He learned in March from an acquaintance Kim Jong-hoon, 56, who is the chairman of the Korea-U.S. Southeast Chamber of Commerce, that Abe would be visiting the United States in April.

He visited Lee and gave her a 5 million won ($4,259) flight ticket, encouraging her to argue about Japan’s historical wrongdoings in the face of Abe. Six of his friends also chipped in for the plan.

The businessman has recently come up with a second gift for the wartime victims of sex slavery. It is a bronze statue of a girl, which is set to be installed today in a park at Daegu Girls’ Commercial High School, in commemoration of the 70th anniversary of Korea’s liberation.

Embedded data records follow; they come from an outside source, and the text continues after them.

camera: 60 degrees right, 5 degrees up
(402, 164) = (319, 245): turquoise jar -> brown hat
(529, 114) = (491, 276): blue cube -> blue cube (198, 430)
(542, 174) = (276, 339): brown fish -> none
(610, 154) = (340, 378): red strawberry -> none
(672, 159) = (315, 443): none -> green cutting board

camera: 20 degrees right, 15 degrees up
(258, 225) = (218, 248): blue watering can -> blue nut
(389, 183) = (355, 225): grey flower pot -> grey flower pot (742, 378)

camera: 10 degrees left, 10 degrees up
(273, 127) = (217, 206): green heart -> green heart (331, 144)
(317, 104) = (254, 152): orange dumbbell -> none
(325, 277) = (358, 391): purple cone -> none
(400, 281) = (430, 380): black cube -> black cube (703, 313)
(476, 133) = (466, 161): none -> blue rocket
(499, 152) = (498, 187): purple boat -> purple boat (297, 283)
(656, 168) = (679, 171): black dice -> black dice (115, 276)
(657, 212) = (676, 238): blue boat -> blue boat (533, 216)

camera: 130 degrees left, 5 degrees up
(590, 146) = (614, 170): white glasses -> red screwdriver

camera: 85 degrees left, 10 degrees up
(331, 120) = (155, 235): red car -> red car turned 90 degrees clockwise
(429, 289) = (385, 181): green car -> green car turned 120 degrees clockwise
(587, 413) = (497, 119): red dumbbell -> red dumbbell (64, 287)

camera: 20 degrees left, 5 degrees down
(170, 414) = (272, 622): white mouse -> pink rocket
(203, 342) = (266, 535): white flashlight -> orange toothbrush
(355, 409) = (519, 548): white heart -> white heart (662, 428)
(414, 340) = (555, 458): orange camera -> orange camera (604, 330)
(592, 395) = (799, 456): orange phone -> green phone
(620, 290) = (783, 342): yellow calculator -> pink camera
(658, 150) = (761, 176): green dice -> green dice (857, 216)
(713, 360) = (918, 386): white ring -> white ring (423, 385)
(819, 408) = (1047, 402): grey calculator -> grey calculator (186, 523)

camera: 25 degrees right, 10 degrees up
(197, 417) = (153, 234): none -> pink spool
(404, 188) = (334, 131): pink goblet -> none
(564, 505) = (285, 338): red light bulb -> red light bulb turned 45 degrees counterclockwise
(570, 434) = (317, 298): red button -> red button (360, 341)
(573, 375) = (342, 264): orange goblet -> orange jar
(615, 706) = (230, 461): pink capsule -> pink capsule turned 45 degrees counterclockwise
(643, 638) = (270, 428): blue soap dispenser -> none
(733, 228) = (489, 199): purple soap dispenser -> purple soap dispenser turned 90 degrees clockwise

The “girl of peace” statue has the look of a girl from the 1900s holding a Taegeukgi, or the Korean national flag. Kim collected 30 million won from some 10 friends and sculptor Lee Byung-ju, 53, joined the project.

Kim is preparing a third gift. He wants to emphasize the reality of the forced prostitution during Japan’s ruling period, at the site of a brothel established on a gravel field in Jung District in Daegu in 1916.

“The field was initially a swamp area but Japanese soldiers and their followers filled it with stone from the town wall - to get rid of Koreans’ spirit - and built the brothel on it,” he said.

He plans to restore the town wall by excavating the stones buried under the field and collect signatures from Daegu citizens involved in approving the plan.

“Volunteer work has many types,” he said.” “Helping out the underprivileged around you is one.”

“But resolving the sorrow of victims under the Japanese rule should also be meaningful.”